The subsequent criminal foibles of Sandy’s partners in crime are epic in scope and multitudinous in variety.
Billy Merritt accepted an accessory plea in Thiede’s death and served twelve years;
upon his release from prison he swiftly perpetrated a cornucopia of violent crimes
including rape, stalking and attempted murder via hatchet—he’s since been sentenced to life without parole
as a habitual violent offender.
Like Sandy, Troy Kell refused a prosecution deal and received life without parole; as depicted in the riveting documentary
Gladiator Days: Anatomy of a Prison Murder, he’s currently on death row for the fatal stabbing of a fellow inmate.
Obviously both Kell and Merritt are inherently prone to violence;
does their predisposition to savagery mitigate Sandy’s moral if not legal responsibility in Thiede’s murder?

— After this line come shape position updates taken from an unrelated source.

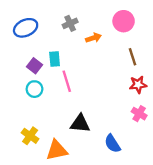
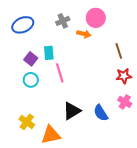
pink circle: (124, 21) -> (96, 18), moved
orange arrow: (93, 38) -> (84, 34), turned 32
black triangle: (80, 124) -> (72, 111), turned -36
blue semicircle: (112, 144) -> (101, 113), moved

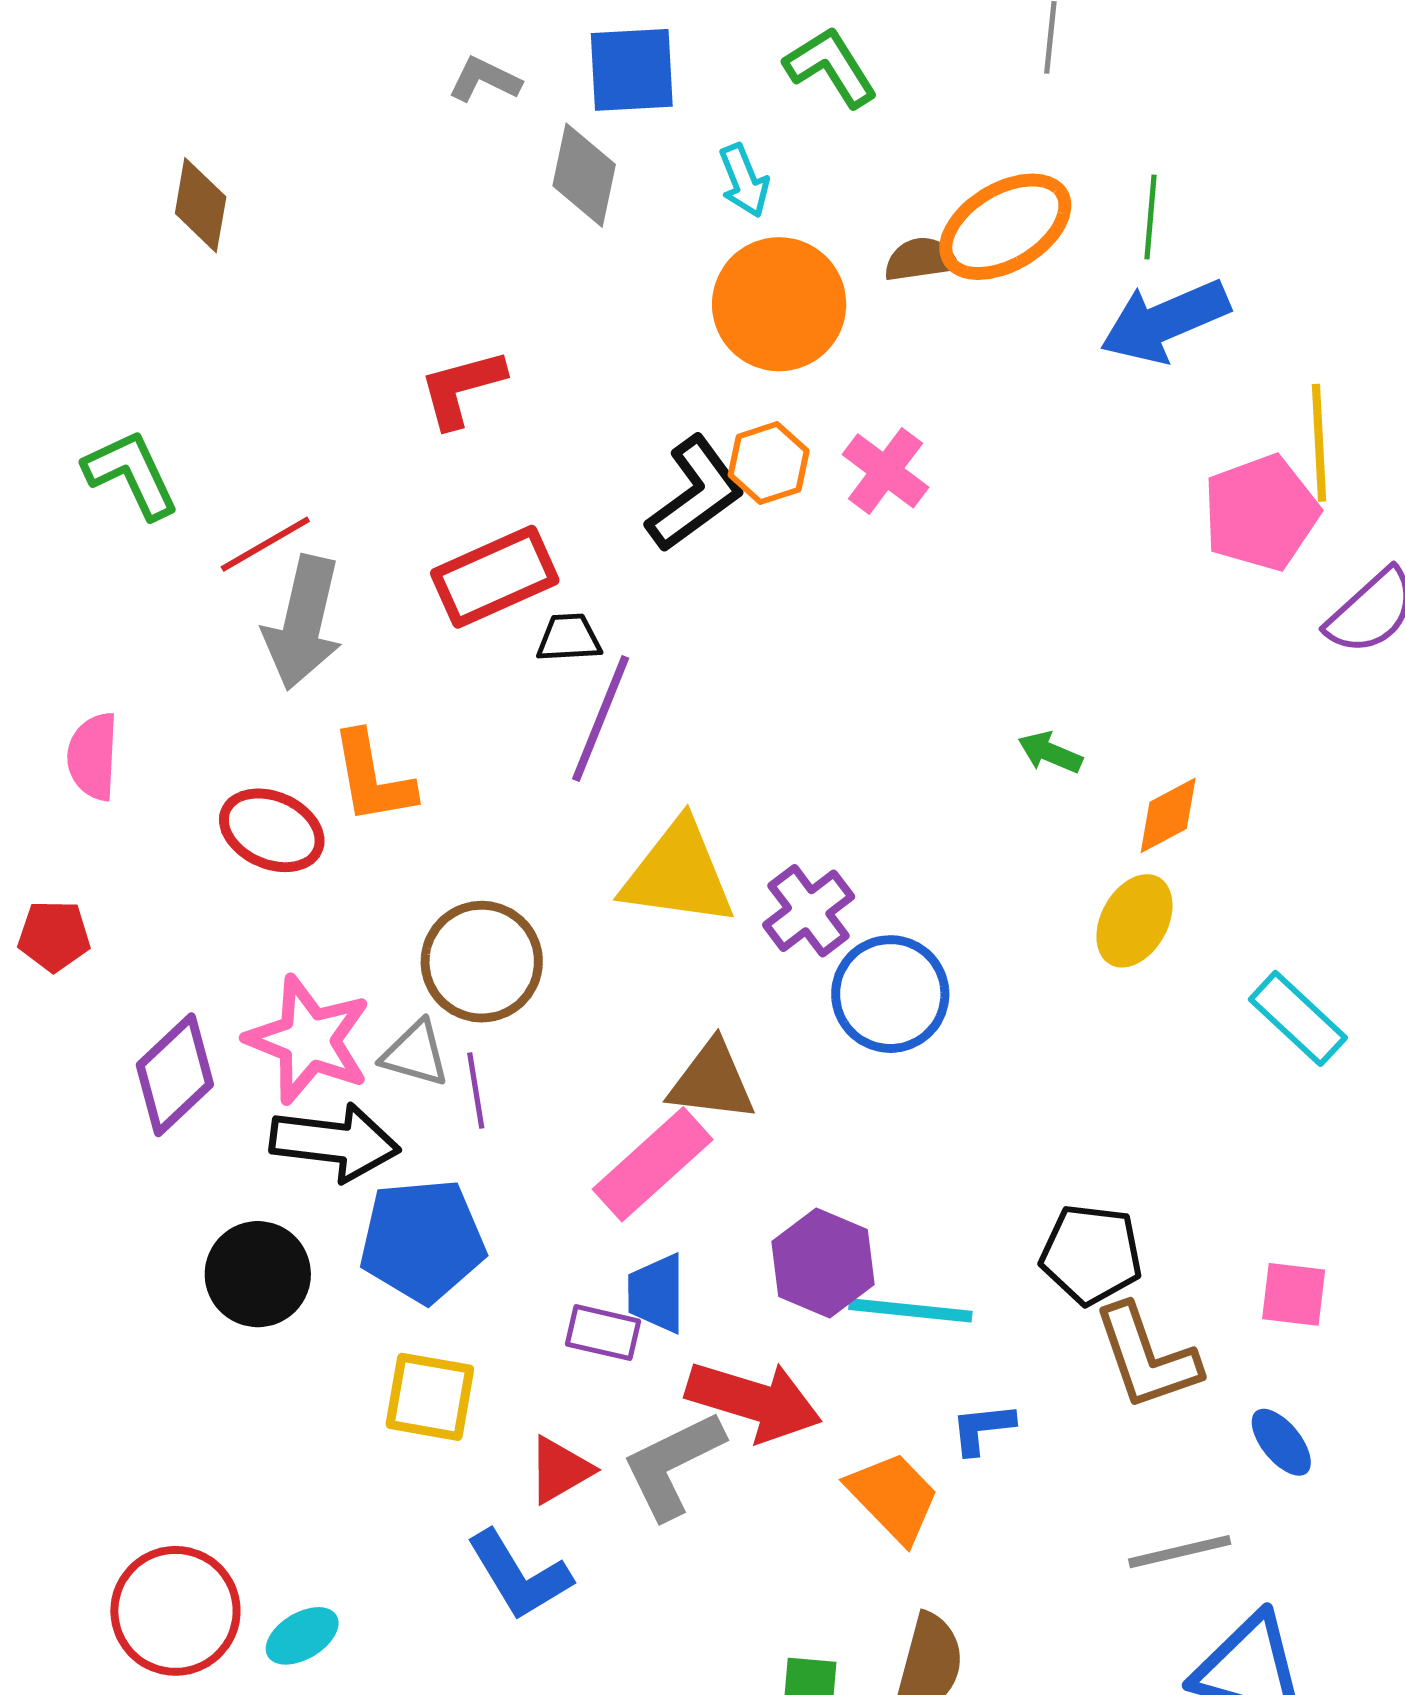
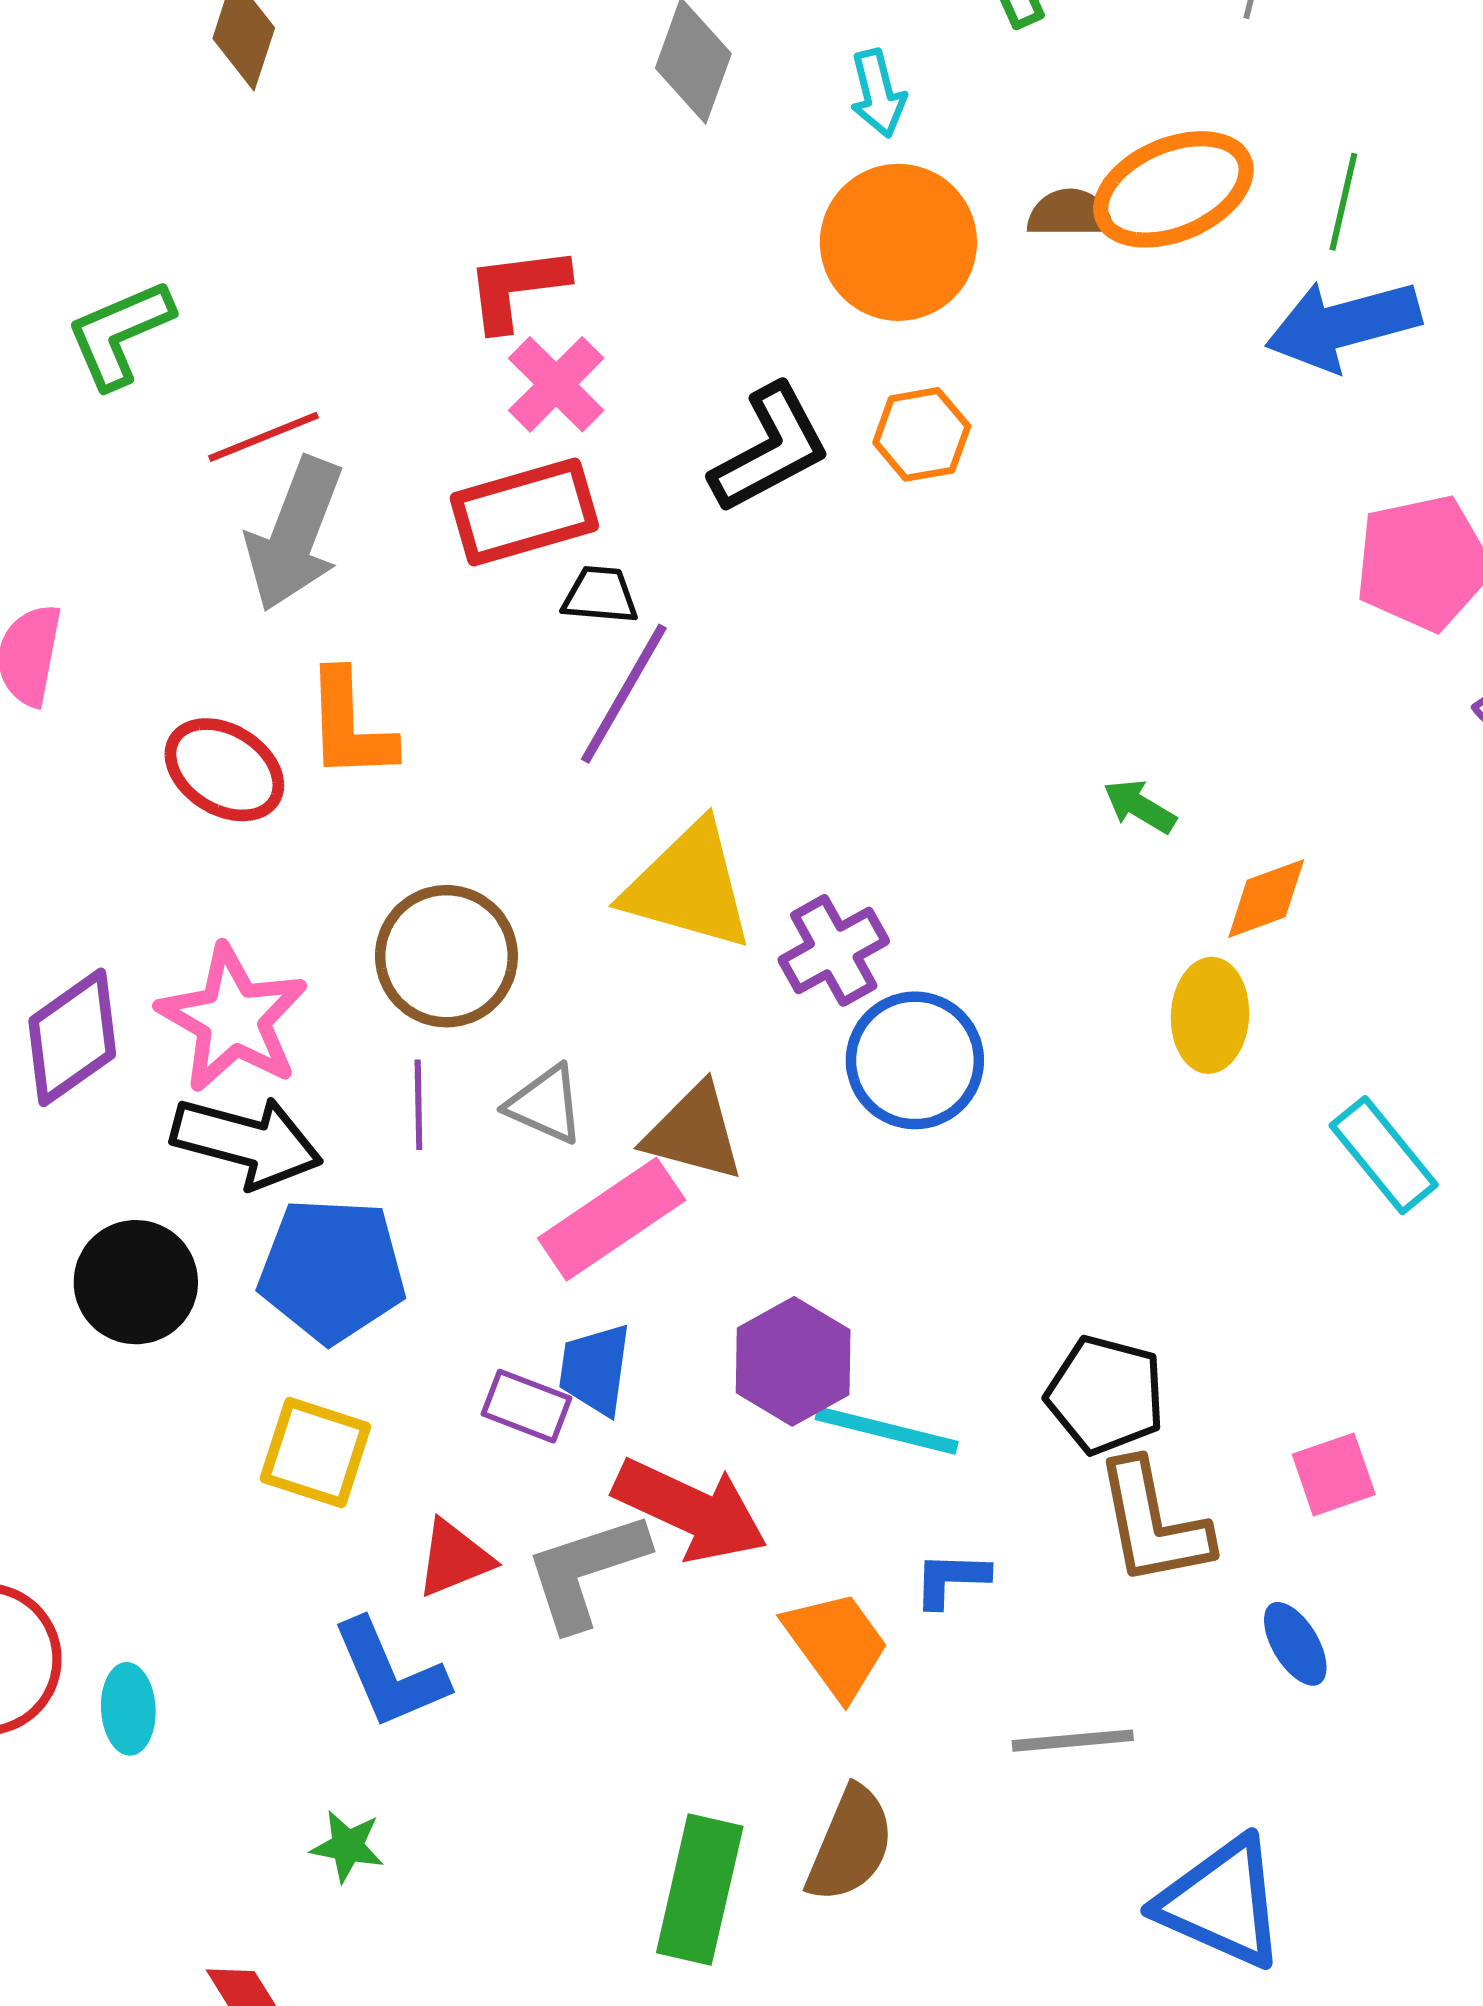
orange hexagon: (769, 463) -> (922, 434), moved
pink cross: (885, 471) -> (556, 384), moved
green L-shape: (131, 474) -> (120, 334), turned -96
yellow ellipse: (1134, 921) -> (1210, 1015), turned -34
gray triangle: (415, 1054) -> (545, 1104), moved
pink square: (1294, 1294) -> (1334, 1474), turned -34
gray line: (1180, 1552) -> (1073, 1741), moved
cyan ellipse: (302, 1636) -> (128, 1709), turned -70

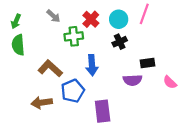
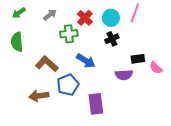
gray arrow: (53, 16) -> (50, 15), turned -80
green arrow: (16, 21) -> (19, 13), moved, turned 32
blue arrow: (92, 65) -> (86, 61), turned -54
pink semicircle: (170, 82) -> (156, 68), moved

Or since it was inarguably she who placed Thiede within the purview of these violent criminals is her codefendants’ propensity for criminality moot?
As the youngest female inmate ever sentenced to adult prison in Nevada,
Sandy’s transition from Pop Warner cheerleader to maximum security convict was rocky—she eventually accrued forty-one
disciplinary reports for violating penitentiary protocol, although her misdeeds were uniformly non-violent in nature.
In 1994, after a successful appeal of her sentence on procedural grounds,
prosecutors offered Sandy a commutation to life with parole in lieu of a new trial.
Perhaps recalling the staggering misjudgment of her refusal of the original plea deal, Sandy agreed to the proffered terms.
The possibility of parole seemed to mellow Sandy, or perhaps she simply matured; no longer an impetuous teen,
she became a model inmate,
earning several college degrees while behind bars
and serving as a mentor to younger prisoners.
After several unsuccessful attempts, Sandy finally obtained parole in December of 2007
at the age of thirty-six; she’d served twenty-one years,
more than half of her life—the entirety
of her adult life— in prison; according to KLAS-TV at the time of her parole she was the fourth-longest serving
female inmate in the Nevada corrections system. Although she was briefly returned to prison after failing a drug test in 2012,
Sandy was soon released back into in the Glitter Gulch’s neon-tinged wonderland;
she reportedly works as a receptionist for a local plumbing company where she is described by coworkers as “a highly valuable employee.”
I, for one, am rooting for Sandy Shaw’s successful reintegration into society; there’s no question in my mind that surviving the Egyed massacre had to have been
a transformative event—the evidence of that ghastly evening could not be scrubbed from her psyche
as swiftly as the brain matter was scrubbed from her bloodstained clothes. Add a fugitive aspiring-pornographer
with a taste for jailbait,
sprinkle with two violence-prone teenaged boys, garnish with a stolen gun—and Sandy’s role in Thiede’s murder becomes,
if not understandable, at least forgivable.
Of course, I could be completely deluded; maybe Sandy is,
as many message board denizens insist, a virulent psychopath whose Machiavellian manipulations will undoubtedly
culminate in yet another blood-bespattered corpse. Only time will tell
whether her release is a triumph of successful rehabilitation or another example of the selective justice meted out to the genetically blessed.
Lady Luck may be the patron saint of Las Vegas,
but Lady Justice dwells in Sin City as well—and sometimes in her quest for righteousness even Lady Justice is required to put down her scales and roll the dice.